While our medical device customers will require their electropolishing vendors to perform process validation, our diligence in addressing this benefits our customers in all industries, as the steps taken have helped to ensure that while operating within our specified parameters, we have demonstrated that our process will consistently yield product that will meet the requirements of our customers.
Documented & Validated
- Installation Qualification
- Operational Qualification
- Performance Qualification
Able Electropolishing began the process by first outlining our process in a detailed flow chart, which helped define a FEMA. The potential failure modes outlined in the FEMA provided a basis to design a validation protocol that would encompass the three aspects of the process validation.
All process equipment was tested in accordance with operation manuals, and our preventative maintenance scheduled was integrated into our ISO-quality system to ensure that critical process equipment remains calibrated.

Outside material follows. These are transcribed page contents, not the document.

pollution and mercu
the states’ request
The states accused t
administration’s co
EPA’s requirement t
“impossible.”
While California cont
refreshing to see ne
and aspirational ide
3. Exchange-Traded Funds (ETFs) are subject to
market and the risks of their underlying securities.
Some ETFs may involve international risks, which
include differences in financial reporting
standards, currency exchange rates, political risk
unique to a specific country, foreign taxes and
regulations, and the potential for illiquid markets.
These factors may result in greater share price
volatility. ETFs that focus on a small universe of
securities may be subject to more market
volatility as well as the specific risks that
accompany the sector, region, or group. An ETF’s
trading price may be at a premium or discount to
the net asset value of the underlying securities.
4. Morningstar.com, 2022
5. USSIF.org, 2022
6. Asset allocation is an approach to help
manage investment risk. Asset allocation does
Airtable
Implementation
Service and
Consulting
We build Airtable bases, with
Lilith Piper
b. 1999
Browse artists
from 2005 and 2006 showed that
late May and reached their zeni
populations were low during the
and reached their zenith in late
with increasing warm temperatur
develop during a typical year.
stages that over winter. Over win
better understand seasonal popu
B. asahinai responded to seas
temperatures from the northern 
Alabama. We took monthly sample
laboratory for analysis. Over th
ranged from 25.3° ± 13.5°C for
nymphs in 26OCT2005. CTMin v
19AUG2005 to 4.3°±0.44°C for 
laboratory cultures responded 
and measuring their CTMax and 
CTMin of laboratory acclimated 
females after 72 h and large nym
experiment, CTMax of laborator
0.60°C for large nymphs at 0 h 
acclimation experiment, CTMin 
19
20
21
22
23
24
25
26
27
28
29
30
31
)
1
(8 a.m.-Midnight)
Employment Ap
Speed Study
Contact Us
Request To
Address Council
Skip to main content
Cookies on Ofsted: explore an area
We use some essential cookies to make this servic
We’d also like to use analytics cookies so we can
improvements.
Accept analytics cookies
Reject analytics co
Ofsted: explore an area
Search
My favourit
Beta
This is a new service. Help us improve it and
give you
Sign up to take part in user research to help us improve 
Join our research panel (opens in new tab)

Able then identified the process variables that determine electropolishing and passivation outcomes, and defined operating ranges, and verified that all coupons processed within these ranges were indeed within appropriate criteria (dimensionally, aesthetically and for passivity).
Upon verification of this data, Able re-ran these tests, obtaining SPC data that showed statistically the consistency of our process over an extended period of time.
Able Electropolishing continues to improve its quality management systems, and considers our recent efforts to perform process validation in a manner consistent with ISO:13485 to be an advantage to our customers who are looking to provide world-class metal components to their customers.